New Bulgarian University > Center for Cognitive Science > Opening Words

Opening Words by the Center's Co-Directors:

Boicho Kokinov Elizabeth Bates

Boicho Kokinov:

Elizabeth Bates:

Welcome to the Central and East European Center for Cognitive Science at NBU!

The Center is a unique place in Central and Eastern Europe which offers a stimulating and interdisciplinary environment for study and research in the field of human cognition. It is an international, research-oriented and student-centered flexible institution that works effectively across disciplinary boundaries to advance our fundamental understanding of human mind and to solve problems for the benefit of its surrounding communities and society at large.

Our most important treasures are human resourses, both faculty members and students. I am happy to work with highly motivated colleagues who are insightful researchers as well as enthusiastic teachers. This unique team of psychologists, neuroscientists, computer scientists, linguists, anthropologists, and philosophers would be a fortune for every cognitive science center in the world. They work really hard, cooperate on interdisciplinary research projects, and are dedicated teachers and supervisors. Their enthusiasm is shared by the students and we often hear from our visiting professors that these are the most highly motivated students that they have ever met. This lucky combination of motivated staff and students makes the success of the Center. The people at the Center have demonstrated that even when the economic conditions are difficult if we do believe in what we are doing and work hard our dreams come true!

I invite you to visit our Web site to learn about our academic programs, research endeavors and university life in general. I also invite you to visit NBU personally, to visit our annual Summer Schools, so you can learn more about the Center first-hand and get a sense of how friendly, exciting and beautiful this place really is.

I am a lucky woman. I have assisted at the birth of Cognitive Science, not once but three times. As a new faculty member in the Department of Psychology at the University of California, San Diego, I was there in the early 1980 when we put together the first interdisciplinary and inter-departmental Ph.D. Program in Cognitive Science. Just a few years later, I was a founding member of the UCSD Department of Cognitive Science, the first such department in the world. I rather thought, by then, that my academic midwifing experiences were over. But then, thanks to a host of new friends and colleagues at the New Bulgarian University, I was invited to participate in the founding of the first doctoral program in cognitive science in Eastern Europe, followed quickly by the establishment of the Central and Eastern Europe Center for Cognitive Science at NBU.
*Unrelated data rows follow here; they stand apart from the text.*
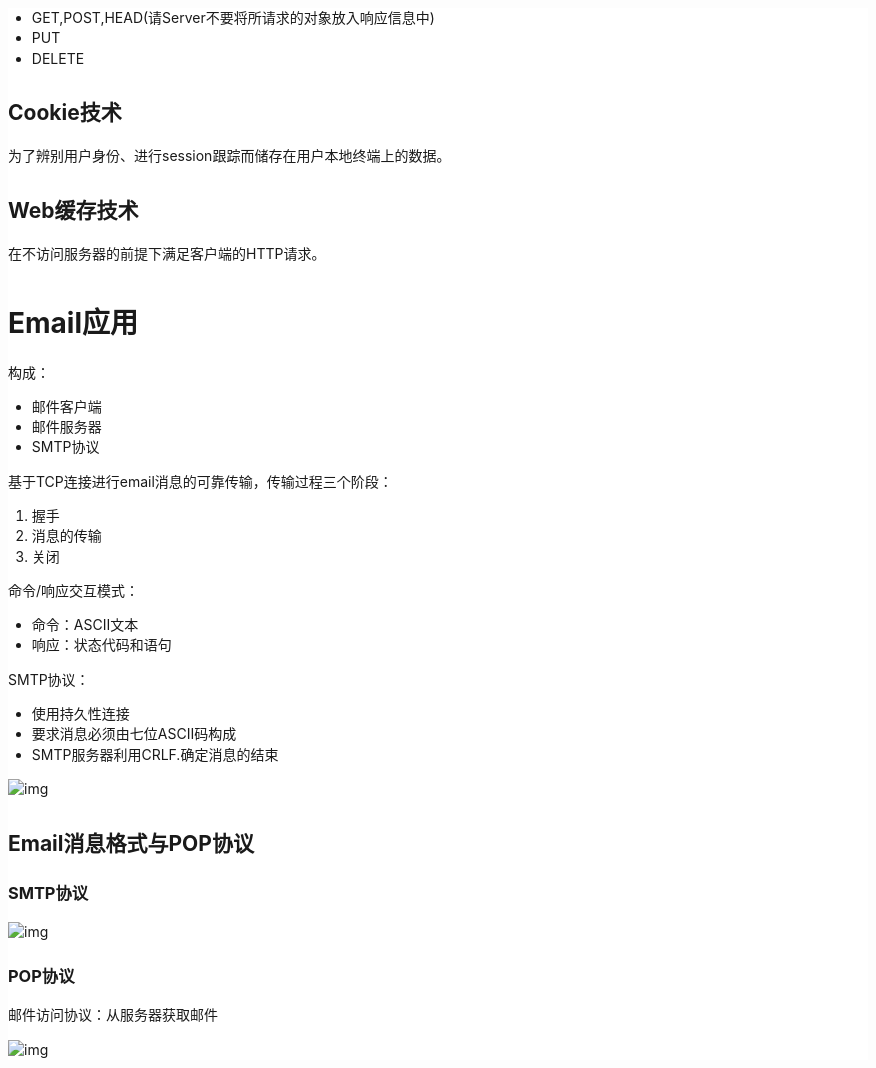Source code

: - GET,POST,HEAD(请Server不要将所请求的对象放入响应信息中)
- PUT 
- DELETE

## Cookie技术

为了辨别用户身份、进行session跟踪而储存在用户本地终端上的数据。

## Web缓存技术

在不访问服务器的前提下满足客户端的HTTP请求。



# Email应用

构成：

- 邮件客户端
- 邮件服务器
- SMTP协议

基于TCP连接进行email消息的可靠传输，传输过程三个阶段：

1. 握手
2. 消息的传输
3. 关闭

命令/响应交互模式：

- 命令：ASCⅡ文本
- 响应：状态代码和语句

SMTP协议：

- 使用持久性连接
- 要求消息必须由七位ASCⅡ码构成
- SMTP服务器利用CRLF.确定消息的结束

![img](https://img-blog.csdnimg.cn/39f43deaa1fd438281ff39c7861cdfb1.png)![点击并拖拽以移动](data:image/gif;base64,R0lGODlhAQABAPABAP///wAAACH5BAEKAAAALAAAAAABAAEAAAICRAEAOw==)

## Email消息格式与POP协议

### SMTP协议

![img](https://img-blog.csdnimg.cn/bd73cf3942914874b5ea8866ffabd907.png)![点击并拖拽以移动](data:image/gif;base64,R0lGODlhAQABAPABAP///wAAACH5BAEKAAAALAAAAAABAAEAAAICRAEAOw==)

### POP协议

邮件访问协议：从服务器获取邮件

![img](https://img-blog.csdnimg.cn/1a5a0c73c9974a2d9743d97205fe7795.png)![点击并拖拽以移动](data:image/gif;base64,R0lGODlhAQABAPABAP///wAAACH5BAEKAAAALAAAAAABAAEAAAICRAEAOw==)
And that was a special stroke of luck. I still do not fully understand why I was invited to play this role, beyond the fact that I belong to a lot of frequent flier programs and am willing to travel. My Bulgarian colleagues paid me a great compliment in their belief that I could add something to a program that was already extraordinary along so many dimensions, without my help. Boicho Kokinov drew me into the program a little at a time. Those who know him know that he does this often with outsiders like me who -- at first -- know very little about NBU but are quickly stunned by the intelligence, passion and imagination of its faculty and students. I was frankly amazed by what I found on my first visit to Sofia, to teach in the annual NBU Cognitive Science Summer School. I met students from many parts of Eastern Europe who, with .01% of the resources that my students at home have at their disposal, had already learned about cognitive science and all its promise, and simply could not wait to learn more. Which they did with speed, and depth, and insight, in just 2-3 weeks. I repeated the teaching experience again recently, and was impressed all over again at the quality of the questions and the sheer joy of the broad-ranging and exciting discussions that we held after every class (including the ones sitting under a shady tree, drinking Bulgarian coffee).

The Central and Eastern European Center for Cognitive Science at NBU is a world-class institution, combining research and teaching at the leading edge of this new interdisciplinary field. It is a Miracle of the Loaves and Fishes, a feast that has suddenly appeared where a complacent Westerner did not expect to find it. I now know the recipe for success in cognitive science: a solid education in science and the humanities, a passion for learning that transcends traditional disciplinary borders, a deep curiosity about the nature of the mind and brain -- and access to the Internet. If you have those things, you can be a cognitive scientist. The rest will follow. Come to Sofia and find out.